Considering this is my dataset
df <-
structure(list(id = 1:6, w = c(NA, 11L, 12L, 13L, 14L, 15L),
x = c(20L, 21L, NA, 23L, 24L, 25L), y = c(30L, 31L, 32L,
NA, 34L, 35L), z = c(40L, NA, 42L, 43L, 44L, NA), Group = c("Group1",
"Group2", "Group2", "Group2", "Group3", "Group3")), row.names = c(NA,
-6L), class = c("tbl_df", "tbl", "data.frame"))
id w x y z Group
1 NA 20 30 40 Group1
2 11 21 31 NA Group2
3 12 NA 32 42 Group2
4 13 23 NA 43 Group2
5 14 24 34 44 Group3
6 15 25 35 NA Group3
I am trying to sum observations from columns w, x, y,z row wise by Groups. I am using case_when
statement like this.
df <- df %>%
mutate(
group1_total <- case_when( Group = "Group1" ~ rowSums(w,x, na.rm = TRUE)),
group2_total <- case_when( Group = "Group2" ~ rowSums(w,x,z, na.rm = TRUE)),
group3_total <- case_when( Group = "Group3" ~ rowSums(w,x,y,z, na.rm = TRUE))
)
I am getting an error saying, error in rowSums()
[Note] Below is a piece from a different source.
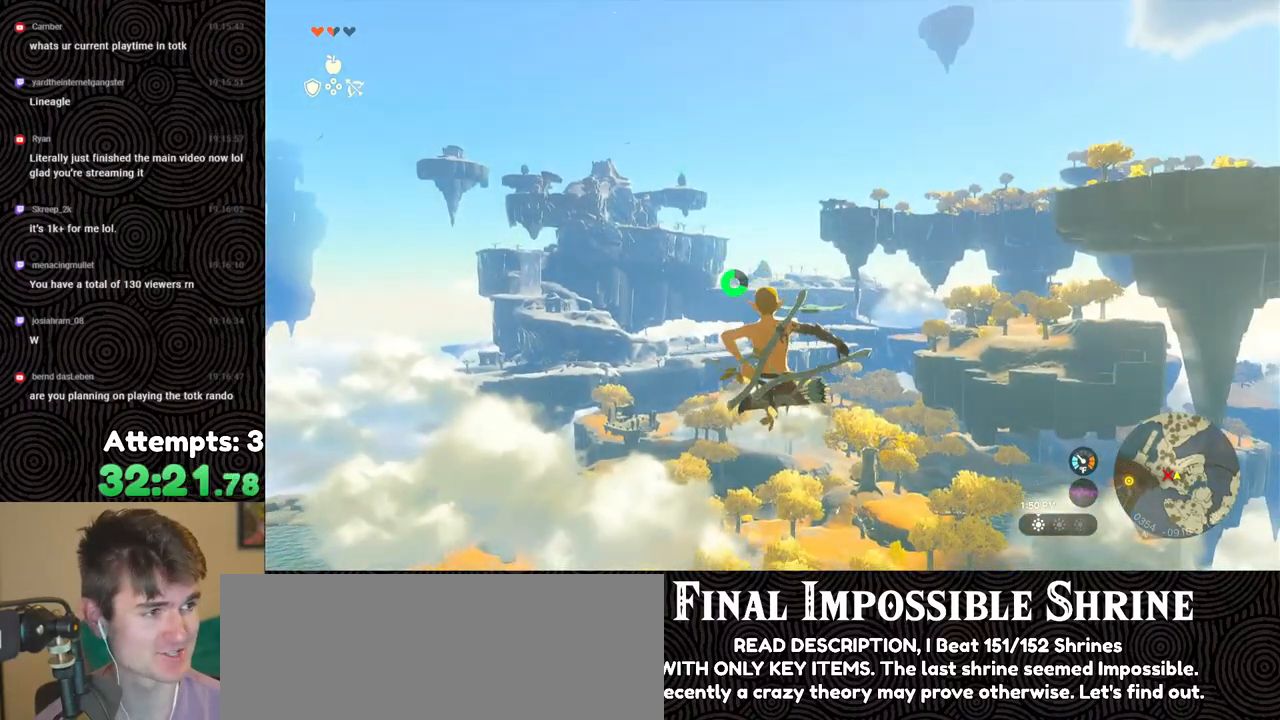
{"buttons": ["R2"], "left_stick": "center", "right_stick": "center", "events": [[83, "Y", "down"], [200, "Y", "up"], [250, "R2", "up"], [367, "R2", "down"]]}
. Not sure what I am doing wrong. Any suggestions or help is much appreciated, Thanks.
I would create a named list where we specify the variables to be summed for each group.
cur_data()
returns the data for the current group, group_cols[[unique(Group)]]
selects the appropriate columns for each group.
library(dplyr)
group_cols <- list('Group1' = c('w', 'x'), 'Group2' = c('w', 'x', 'z'),
'Group3' = c('w', 'x', 'y', 'z'))
df %>%
group_by(Group) %>%
mutate(total = rowSums(select(cur_data(),
group_cols[[unique(Group)]]), na.rm = TRUE)) %>%
ungroup
# id w x y z Group total
# <int> <int> <int> <int> <int> <chr> <dbl>
#1 1 NA 20 30 40 Group1 20
#2 2 11 21 31 NA Group2 32
#3 3 12 NA 32 42 Group2 54
#4 4 13 23 NA 43 Group2 79
#5 5 14 24 34 44 Group3 116
#6 6 15 25 35 NA Group3 75
The benefit of this is the calculation is done per group instead of per row.